On The Move

It’s no secret that the ARRI ALEXA is a well-executed digital cinema camera that has become a favorite for projects as diverse as blockbuster theatrical releases and popular television series over the past few years. The ALEXA is even being used to shoot commercials and music videos, as well. The camera’s very organic image quality, dynamic range and general look have proven to be a major hit. Given ARRI’s long history and heritage of creating innovative film cameras and lighting gear, it’s not surprising that the ALEXA has been popular in the cinematography community.

The new ARRI AMIRA was introduced at the 2013 European IBC Show in Amsterdam. Representing a whole new direction for ARRI, the camera is intended to tap into markets where utilizing a camera like the ALEXA, which is designed as a two-operator digital cinema camera, just isn’t practical. A fully outfitted ALEXA for cinema production is a large, heavy camera setup. ARRI obviously saw an opportunity in the market for a very high-quality, yet highly portable camera system and acted upon it. The AMIRA was conceived to be easily utilized by a solo operator. It’s smaller, lighter and presumably will cost less than the ALEXA (ARRI hasn’t yet released an MSRP), yet it still shares the same sensor and image quality as the ALEXA.

So will the AMIRA just be a smaller ALEXA designed for handheld shooting? Let’s explore some of the more interesting tidbits ARRI has put out to the press.

IMAGING

Let’s cut to the chase. The AMIRA, at least at press time, won’t support any form of 4K image acquisition. I asked ARRI, and they replied that they’re not able to comment on potential future camera products.

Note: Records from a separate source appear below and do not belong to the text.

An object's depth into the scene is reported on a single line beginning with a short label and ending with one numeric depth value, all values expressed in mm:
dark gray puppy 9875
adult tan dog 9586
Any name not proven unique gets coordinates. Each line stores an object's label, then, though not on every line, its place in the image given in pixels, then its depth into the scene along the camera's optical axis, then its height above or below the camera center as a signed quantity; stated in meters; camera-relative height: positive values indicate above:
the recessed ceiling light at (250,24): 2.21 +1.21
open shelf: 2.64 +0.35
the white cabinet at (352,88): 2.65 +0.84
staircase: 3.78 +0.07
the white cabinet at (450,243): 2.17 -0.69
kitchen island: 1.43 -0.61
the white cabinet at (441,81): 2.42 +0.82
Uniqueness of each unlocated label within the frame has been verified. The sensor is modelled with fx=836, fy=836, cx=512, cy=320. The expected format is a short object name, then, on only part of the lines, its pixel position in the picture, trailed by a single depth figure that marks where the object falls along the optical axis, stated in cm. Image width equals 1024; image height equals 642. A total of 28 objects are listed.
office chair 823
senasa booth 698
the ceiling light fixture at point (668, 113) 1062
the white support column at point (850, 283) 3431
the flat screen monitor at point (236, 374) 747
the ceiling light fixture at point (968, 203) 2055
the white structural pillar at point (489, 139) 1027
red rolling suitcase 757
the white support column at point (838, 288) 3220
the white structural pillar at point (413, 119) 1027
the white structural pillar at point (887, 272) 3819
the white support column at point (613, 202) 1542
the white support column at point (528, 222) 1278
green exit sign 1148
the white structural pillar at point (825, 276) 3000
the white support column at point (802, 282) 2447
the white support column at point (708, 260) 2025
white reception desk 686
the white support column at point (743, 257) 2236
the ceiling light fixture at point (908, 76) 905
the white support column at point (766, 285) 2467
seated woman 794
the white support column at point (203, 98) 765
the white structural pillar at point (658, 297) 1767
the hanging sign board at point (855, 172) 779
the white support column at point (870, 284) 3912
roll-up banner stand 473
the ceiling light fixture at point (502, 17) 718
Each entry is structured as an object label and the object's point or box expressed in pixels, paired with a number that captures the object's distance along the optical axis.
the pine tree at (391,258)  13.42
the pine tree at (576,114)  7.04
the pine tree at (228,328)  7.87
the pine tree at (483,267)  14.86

Filmmakers, DPs and other image-quality watchdogs already have began asking how the AMIRA will be able to compete with other digital cinema cameras like the RED EPIC and the Sony F5, F55 and F65, all of which are capable of capturing at 4K or higher spatial resolutions. AMIRA captures 2K or 1920×1080 files in Rec. 709 or Log C using ProRes LT, 422, 422 HQ or 444 codecs. More on this later.

Markus Dürr, Product Manager for the AMIRA, is based in Munich, Germany, at ARRI’s headquarters. "The design goal for AMIRA was primarily to get a camera that’s perfectly suited for any kind of documentary-style shooting," he reveals.

While the AMIRA doesn’t boast 4K capabilities, ARRI has included some other specifications that are impressive. How does a camera with a dynamic range that exceeds 14 stops, low noise levels, subtle highlight handling, natural color and especially smooth, flattering skin tones sound?

While the AMIRA wasn’t available for a hands-on review, I’ve shot with the ALEXA, and one of the things that continually impresses me about that camera is the incredibly smooth and lifelike skin tones. Other cameras I’ve shot with, which shall remain unnamed, have much higher spatial resolution than the ALEXA, but all of that resolution really has little to do with how the footage will look to someone on their computer screen or on a large movie screen.